The hallmark of jewellery from this era is large surfaces of gold but with minimal weight. Gold, as a very malleable metal, helped in these very light but impressive creations. Techniques were devised to create ever thinner sheets of gold that were sometimes applied over base metal. Goldsmiths also often played with finishes on jewellery to create interesting textures and contrasts with matte and polished combinations.
The designs of retro jewellery were influenced by the conditions of the time. Tubogas chains made a dynamic appearance and were used in necklaces, bracelets and belts, often embellished with clip and pin inserts. A typical piece of jewellery of the period was the ludo bracelet. This consisted of stacked rectangular or hexagonal brickwork-style plates, often with small gemstones such as rubies and sapphires, and with a large, impressive decorative clasp.
Due to the war, the flow of gemstones from their mining areas was minimal or absent, and people often resorted to remodeling their existing jewelry and recycling the metal and stones they had in their pre-war reserves. It is at this time that synthetic stones appear widely in jewellery, usually in small sizes, as large natural stones were extremely rare. In contrast, quartz such as citrine and amethysts as well as topazes and aquamarines are found as center stones in very large sizes. Pave’ setting was very much in vogue as it allowed jewellers to fill large surfaces with small stones and thus add brilliance to their jewellery. Enamel made a strong comeback to replace the colours of gemstones that were impossible to use.

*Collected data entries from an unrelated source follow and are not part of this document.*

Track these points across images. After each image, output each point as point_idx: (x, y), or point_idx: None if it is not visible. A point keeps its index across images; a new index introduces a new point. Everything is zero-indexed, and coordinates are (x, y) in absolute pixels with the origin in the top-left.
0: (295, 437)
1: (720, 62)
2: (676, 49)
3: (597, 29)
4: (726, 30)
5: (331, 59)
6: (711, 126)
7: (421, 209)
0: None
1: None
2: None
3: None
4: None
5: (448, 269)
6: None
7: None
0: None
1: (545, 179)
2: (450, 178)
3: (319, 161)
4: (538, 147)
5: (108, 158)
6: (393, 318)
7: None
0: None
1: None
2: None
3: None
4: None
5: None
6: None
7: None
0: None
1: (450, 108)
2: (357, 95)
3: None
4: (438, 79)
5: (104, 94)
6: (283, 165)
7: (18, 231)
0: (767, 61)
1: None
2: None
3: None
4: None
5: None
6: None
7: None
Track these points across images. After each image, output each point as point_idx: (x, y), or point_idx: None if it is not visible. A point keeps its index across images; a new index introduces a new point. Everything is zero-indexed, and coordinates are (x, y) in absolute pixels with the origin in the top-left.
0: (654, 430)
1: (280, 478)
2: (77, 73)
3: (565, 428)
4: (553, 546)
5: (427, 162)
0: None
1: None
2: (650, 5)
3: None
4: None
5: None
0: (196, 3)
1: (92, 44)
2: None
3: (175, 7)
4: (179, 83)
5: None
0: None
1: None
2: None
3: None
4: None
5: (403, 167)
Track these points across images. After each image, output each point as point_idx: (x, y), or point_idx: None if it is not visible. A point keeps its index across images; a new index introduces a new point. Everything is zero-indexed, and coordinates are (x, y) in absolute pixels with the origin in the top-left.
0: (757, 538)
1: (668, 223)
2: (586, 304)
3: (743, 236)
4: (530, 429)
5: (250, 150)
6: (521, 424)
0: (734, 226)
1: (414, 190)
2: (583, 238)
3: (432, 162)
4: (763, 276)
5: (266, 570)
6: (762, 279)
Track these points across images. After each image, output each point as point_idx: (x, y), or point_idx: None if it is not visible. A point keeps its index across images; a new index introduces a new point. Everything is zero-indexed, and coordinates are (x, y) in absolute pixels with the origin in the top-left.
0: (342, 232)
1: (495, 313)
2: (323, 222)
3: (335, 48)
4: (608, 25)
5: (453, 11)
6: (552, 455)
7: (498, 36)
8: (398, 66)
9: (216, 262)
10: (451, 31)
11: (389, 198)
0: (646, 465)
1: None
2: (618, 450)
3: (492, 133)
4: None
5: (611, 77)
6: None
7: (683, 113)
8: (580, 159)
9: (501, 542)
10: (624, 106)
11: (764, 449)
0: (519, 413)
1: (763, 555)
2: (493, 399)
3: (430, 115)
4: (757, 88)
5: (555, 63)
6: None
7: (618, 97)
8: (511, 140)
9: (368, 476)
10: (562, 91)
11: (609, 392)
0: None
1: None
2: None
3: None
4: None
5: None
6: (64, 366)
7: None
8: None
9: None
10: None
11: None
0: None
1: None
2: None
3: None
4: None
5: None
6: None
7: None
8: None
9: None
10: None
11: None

As on every occasion in the history of jewellery, jewellery has been used to carry symbolism and messages. Patriotism became a central theme of jewelry design. Jewelry with small stones in national colors, pins for good luck and other messages of support were everywhere. Motifs such as soldiers, guns, armored vehicles and airplanes were often seen. A typical motif of the era is birds symbolizing freedom and liberation. Excessive plumage and bright colours were beautifully rendered with enamel and gemstones. Tigers, lions and panthers spring up everywhere, as do horses, dogs and cats, as well as flowers, fruits and vegetables, and there is a return to naturalism.
The movement in jewellery
In the retro era, a new dimension in jewellery is also observed, movement. Branches become flexible, wings from insects acquire a slight vibration and petals from three-dimensional flowers move harmoniously. Charm bracelets, the chain bracelets from which various motifs dangled and enriched over time, adorned women’s wrists.
The larger-than-life aesthetic is at the heart of the fashion in jewelry which became increasingly large and bold as we move into the 1950s. Pompous rings, striking earrings, fancy gold chokers and other types of necklaces, large brooches and chunky bracelets that often hid a watch mechanism within their design, shone boldly on women’s bodies and clothing.
Apart from jewellery, retro is the era of precious accessories. Powder and lipstick cases, lighters and precious minaudières were part of the 1940s fashion, during which we find some of the most inventive and beautiful accessories made from precious materials ever made.